» **Text segment**
Mendelian Inheritance and Genetic Processes
Mendelian Inheritance
Inheritance is transmitted by hereditary factors stored in gametes. These factors are of maternal and paternal origin and join in the new individual without mixing, separating again when these individuals form reproductive cells.
Mendel’s Laws are the primary rules that govern the inheritance of characteristics from one generation to another.
Mendel’s First Law: The Law of Uniformity
Based on pure breeds, all individuals of the first generation are equal. All hybrids for the character under study were equal and identical to one of the alternative progenitors. The trait manifested in the offspring is called dominant, and the other is called recessive. Mendel inferred that the two factors are hereditary.
Mendel’s Second Law: The Law of Segregation
Hereditary factors in the hybrid are bound to segregate separately, transmitted in heredity. The factors separate when gametes form, giving rise to new combinations.
Mendel’s Third Law: The Law of Independent Assortment
Mendel performed the same earlier crosses, looking at two characters at a time. The results were the same as those obtained when the transmission was set at each one. This law only holds when the genes are located on different chromosomes.
Replication
A process by which two identical copies of DNA are synthesized, taking another strand of DNA as a template.
Repair of Damaged DNA Sequences
The damaged area is removed and restored by reference to the template strand, preventing mutations that might have undesirable consequences.
RNA Synthesis (mRNA)
Processes required to deliver DNA information to the site where proteins are made.
Transcription
The synthesis of mRNA, taking a strand of DNA as a template.
Translation and Genetic Code
The ribosomes must put the amino acids in their rightful place in the proteins that are being synthesized. Three RNA nucleotides determine the appropriate amino acid. The genetic code is universal, shared by all known living things.

» **Exercise data**
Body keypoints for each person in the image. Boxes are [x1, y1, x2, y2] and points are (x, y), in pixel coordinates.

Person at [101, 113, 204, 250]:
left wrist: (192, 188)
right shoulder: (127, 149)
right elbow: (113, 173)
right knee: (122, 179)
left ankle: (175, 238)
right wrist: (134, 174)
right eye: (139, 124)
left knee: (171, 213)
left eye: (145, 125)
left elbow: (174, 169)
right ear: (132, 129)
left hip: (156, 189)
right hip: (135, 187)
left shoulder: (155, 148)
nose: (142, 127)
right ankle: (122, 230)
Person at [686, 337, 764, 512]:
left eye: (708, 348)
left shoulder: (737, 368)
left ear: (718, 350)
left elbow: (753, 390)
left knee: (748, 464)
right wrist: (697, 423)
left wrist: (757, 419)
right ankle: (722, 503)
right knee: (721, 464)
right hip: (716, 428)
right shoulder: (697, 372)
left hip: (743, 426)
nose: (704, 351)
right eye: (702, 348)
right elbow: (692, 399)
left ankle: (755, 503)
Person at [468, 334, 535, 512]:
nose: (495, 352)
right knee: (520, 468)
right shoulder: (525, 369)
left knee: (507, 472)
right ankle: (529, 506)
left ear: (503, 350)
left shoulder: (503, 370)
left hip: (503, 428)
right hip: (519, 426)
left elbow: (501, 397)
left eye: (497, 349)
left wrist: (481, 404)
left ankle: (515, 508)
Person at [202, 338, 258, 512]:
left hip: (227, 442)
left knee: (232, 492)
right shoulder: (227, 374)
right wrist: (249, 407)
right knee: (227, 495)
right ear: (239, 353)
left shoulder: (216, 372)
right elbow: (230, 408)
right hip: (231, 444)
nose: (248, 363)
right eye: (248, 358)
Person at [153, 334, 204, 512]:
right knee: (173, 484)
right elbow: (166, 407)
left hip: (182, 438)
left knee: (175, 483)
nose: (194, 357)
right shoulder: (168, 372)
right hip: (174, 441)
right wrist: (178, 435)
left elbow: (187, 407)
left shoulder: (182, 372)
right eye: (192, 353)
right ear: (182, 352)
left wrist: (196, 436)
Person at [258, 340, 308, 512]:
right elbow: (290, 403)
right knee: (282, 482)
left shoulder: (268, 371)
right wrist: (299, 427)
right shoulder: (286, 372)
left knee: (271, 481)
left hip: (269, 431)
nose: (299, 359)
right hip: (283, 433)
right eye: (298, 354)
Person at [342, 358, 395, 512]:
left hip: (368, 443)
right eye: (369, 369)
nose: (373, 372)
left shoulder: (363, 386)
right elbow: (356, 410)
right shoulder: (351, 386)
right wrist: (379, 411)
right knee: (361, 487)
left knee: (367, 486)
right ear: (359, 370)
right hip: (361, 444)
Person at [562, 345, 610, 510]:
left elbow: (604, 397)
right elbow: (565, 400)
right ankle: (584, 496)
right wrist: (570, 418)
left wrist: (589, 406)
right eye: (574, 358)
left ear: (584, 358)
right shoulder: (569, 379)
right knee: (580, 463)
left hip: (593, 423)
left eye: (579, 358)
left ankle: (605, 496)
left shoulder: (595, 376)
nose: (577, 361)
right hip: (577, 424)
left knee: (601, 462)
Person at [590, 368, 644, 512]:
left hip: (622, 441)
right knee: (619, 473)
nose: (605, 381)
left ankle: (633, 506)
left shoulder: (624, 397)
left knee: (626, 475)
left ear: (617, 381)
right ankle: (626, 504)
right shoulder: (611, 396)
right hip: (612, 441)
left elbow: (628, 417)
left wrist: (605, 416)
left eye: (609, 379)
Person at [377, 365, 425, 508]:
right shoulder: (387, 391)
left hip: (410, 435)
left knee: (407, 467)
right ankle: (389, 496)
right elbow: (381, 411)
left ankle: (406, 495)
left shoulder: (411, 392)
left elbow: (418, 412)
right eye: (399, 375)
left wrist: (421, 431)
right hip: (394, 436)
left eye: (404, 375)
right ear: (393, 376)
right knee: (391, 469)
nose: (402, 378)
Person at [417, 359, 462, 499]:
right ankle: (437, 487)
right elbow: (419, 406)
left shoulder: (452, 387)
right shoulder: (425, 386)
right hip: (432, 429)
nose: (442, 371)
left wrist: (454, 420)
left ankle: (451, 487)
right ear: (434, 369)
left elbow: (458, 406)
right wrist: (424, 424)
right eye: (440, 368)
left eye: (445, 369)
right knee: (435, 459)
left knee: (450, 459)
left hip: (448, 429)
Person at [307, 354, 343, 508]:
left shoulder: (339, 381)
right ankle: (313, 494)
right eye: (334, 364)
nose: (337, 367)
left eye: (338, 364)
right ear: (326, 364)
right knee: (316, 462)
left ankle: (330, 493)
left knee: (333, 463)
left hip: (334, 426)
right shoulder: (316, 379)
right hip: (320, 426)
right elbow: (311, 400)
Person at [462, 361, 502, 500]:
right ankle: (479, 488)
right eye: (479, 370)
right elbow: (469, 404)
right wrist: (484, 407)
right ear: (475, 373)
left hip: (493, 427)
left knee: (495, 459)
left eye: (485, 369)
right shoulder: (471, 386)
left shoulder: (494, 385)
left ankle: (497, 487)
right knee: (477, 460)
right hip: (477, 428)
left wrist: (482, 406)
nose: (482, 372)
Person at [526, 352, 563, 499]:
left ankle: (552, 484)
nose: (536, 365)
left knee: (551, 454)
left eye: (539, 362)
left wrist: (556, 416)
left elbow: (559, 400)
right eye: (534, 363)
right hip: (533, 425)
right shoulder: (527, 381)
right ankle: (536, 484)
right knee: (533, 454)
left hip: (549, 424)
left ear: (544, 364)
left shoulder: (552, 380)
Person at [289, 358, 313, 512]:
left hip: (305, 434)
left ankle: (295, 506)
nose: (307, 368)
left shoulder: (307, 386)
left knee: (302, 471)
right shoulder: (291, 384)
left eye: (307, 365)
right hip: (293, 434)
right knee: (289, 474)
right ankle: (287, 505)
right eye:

» **The task**
Resume the piece on Mendelian inheritance and genetic processes, starting right after "shared by all known living things."

» **Result**
The Genome
The entirety of an organism’s genetic material.
Recombinant DNA
DNA that has fragments of different origins. DNA can be cut into fragments by enzymes called restriction endonucleases. Fragments of different origins can be joined, yielding recombinant DNA.
Mutations
Changes in DNA:
- Gene Mutations: Changes affecting one or more nucleotides, or loss or gain of the same.
- Chromosome Mutations: Affect the structure of chromosomes through loss, duplication, or translation of fragments of the same.
- Numeric Mutations: Affect the number of chromosomes.
Gene Therapy
Amending anomalous genes to prevent them from manifesting or to cure a disease once manifested. Medical introduction of genes.
Artificial Insemination
Introduction of previously treated semen into the woman’s uterus.
In Vitro Fertilization
Technique of assisted reproduction in which the union of sperm and egg is done in the laboratory.
Stem Cells
Cells that have the ability to multiply and can grow and differentiate, giving rise to specialized cells.
- Embryonic Stem Cells: Part of an embryo and are capable of generating a complete organism.
- Adult or Somatic Stem Cells: Present in adults, able to generate specialized cells of different tissues.